**所给文本**
= = =

1.一种鉴定辣椒新型单簇生花序的Indel分子标记，是从辣椒11号染色体197763834处开始的一段43bp的插入/缺失，其序列如下：GATTTGTAGAATATTTTCTTGACTTTACTCTTCCGCAGATGCC。

2.一种权利要求1所述的Indel分子标记的引物，其特征在于，是根据43bp插入/缺失片段的上下游设计的引物。

3.根据权利要求2所述的引物，其特征在于：

正向引物CaDH-F：CGGGAGGCTATGTGACATTC

反向引物CaDH-R：TCTACGTCGTCCACGTTCAA。

4.权利要求1所述的Indel分子标记和权利要求2或3所述的引物在辣椒新型簇生花序和单生花序类型鉴定及分子辅助育种中的应用。

5.根据权利要求4所述的应用，其特征在于，具体包括如下步骤：

(1)提取辣椒单株DNA作为模板；

(2)加入权利要求2或3所述的引物进行PCR扩增；

(3)利用琼脂糖凝胶电泳对PCR产物进行检测，利用凝胶成像系统读取带型；

(4)根据步骤(3)所得带型，如果只有243bp特异条带出现时，预测为簇生花序类型单株；如果只有200bp的特异条带出现，或者同时出现243bp与200bp的特异条带，预测为单生花序类型单株。

6.根据权利要求5所述的应用，其特征在于，

PCR反应体系：总体积为20μl，具体成分如下：PCR在20μL反应系统中进行，该反应系统由1μl 30ng/μl的基因组DNA，18μl PCR-T3-Mix和10μmol正向和反向引物各0.5μl组成。

= = =

**问题描述**
从上面那段讲辣椒分子标记的文字里，把从“4.权利要求1所述的Inde”到“带，预测为单生花序类型单株。”这一段一字不改地摘出来。

数据集条目:
= = =

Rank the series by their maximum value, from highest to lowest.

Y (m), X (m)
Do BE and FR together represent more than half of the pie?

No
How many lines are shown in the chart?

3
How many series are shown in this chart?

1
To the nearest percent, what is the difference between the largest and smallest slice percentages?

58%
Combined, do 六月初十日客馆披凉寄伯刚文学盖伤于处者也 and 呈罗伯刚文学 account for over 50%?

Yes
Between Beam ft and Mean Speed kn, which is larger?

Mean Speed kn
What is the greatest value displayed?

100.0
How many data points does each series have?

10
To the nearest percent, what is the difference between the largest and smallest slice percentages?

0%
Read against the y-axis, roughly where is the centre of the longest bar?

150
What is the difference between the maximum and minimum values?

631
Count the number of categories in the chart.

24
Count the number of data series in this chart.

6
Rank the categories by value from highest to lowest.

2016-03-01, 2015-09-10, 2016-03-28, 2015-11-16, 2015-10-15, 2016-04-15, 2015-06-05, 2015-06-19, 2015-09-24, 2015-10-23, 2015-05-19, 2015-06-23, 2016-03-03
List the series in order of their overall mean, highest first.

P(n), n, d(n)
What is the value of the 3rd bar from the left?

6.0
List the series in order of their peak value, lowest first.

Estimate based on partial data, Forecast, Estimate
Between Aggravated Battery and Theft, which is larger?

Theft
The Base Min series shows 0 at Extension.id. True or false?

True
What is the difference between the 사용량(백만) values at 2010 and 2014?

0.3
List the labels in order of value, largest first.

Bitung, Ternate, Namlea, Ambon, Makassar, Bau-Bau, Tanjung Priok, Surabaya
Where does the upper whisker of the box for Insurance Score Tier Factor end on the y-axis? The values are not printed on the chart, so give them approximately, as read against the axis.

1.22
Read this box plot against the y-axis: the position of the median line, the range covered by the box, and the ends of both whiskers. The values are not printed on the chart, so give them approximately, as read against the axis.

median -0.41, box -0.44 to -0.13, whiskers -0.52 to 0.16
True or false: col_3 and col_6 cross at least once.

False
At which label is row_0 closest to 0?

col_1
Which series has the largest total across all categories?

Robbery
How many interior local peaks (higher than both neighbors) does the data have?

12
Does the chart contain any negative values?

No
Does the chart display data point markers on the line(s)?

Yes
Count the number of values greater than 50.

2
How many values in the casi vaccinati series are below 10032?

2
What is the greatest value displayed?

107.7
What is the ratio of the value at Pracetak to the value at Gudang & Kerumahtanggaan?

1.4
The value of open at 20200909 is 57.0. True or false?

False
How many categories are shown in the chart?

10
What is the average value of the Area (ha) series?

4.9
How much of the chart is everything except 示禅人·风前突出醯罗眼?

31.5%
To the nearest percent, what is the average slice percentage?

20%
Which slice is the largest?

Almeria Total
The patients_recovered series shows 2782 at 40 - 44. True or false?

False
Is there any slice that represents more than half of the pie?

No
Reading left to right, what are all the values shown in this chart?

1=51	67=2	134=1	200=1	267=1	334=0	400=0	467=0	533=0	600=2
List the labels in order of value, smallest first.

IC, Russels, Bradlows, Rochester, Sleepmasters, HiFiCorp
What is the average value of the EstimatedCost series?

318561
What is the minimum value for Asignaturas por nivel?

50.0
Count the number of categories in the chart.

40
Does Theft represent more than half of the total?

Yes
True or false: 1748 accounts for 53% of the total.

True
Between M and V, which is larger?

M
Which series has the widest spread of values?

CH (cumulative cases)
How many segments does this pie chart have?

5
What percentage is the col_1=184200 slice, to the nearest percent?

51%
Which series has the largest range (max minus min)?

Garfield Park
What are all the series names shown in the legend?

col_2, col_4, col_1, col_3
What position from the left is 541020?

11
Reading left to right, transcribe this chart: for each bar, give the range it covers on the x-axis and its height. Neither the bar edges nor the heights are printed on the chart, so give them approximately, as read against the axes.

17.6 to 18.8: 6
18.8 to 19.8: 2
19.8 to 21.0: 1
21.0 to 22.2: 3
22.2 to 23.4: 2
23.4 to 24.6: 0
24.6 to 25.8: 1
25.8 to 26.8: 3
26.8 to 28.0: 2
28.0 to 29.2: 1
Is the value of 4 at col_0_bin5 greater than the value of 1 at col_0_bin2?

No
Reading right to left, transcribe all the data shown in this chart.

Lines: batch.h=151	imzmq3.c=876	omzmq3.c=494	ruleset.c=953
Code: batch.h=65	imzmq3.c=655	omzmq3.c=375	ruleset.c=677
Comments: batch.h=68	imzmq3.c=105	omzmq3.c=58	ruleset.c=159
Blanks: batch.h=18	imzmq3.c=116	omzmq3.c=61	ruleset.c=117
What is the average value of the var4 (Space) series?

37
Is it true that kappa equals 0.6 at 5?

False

= = =

**下面是输出**
4.权利要求1所述的Indel分子标记和权利要求2或3所述的引物在辣椒新型簇生花序和单生花序类型鉴定及分子辅助育种中的应用。

5.根据权利要求4所述的应用，其特征在于，具体包括如下步骤：

(1)提取辣椒单株DNA作为模板；

(2)加入权利要求2或3所述的引物进行PCR扩增；

(3)利用琼脂糖凝胶电泳对PCR产物进行检测，利用凝胶成像系统读取带型；

(4)根据步骤(3)所得带型，如果只有243bp特异条带出现时，预测为簇生花序类型单株；如果只有200bp的特异条带出现，或者同时出现243bp与200bp的特异条带，预测为单生花序类型单株。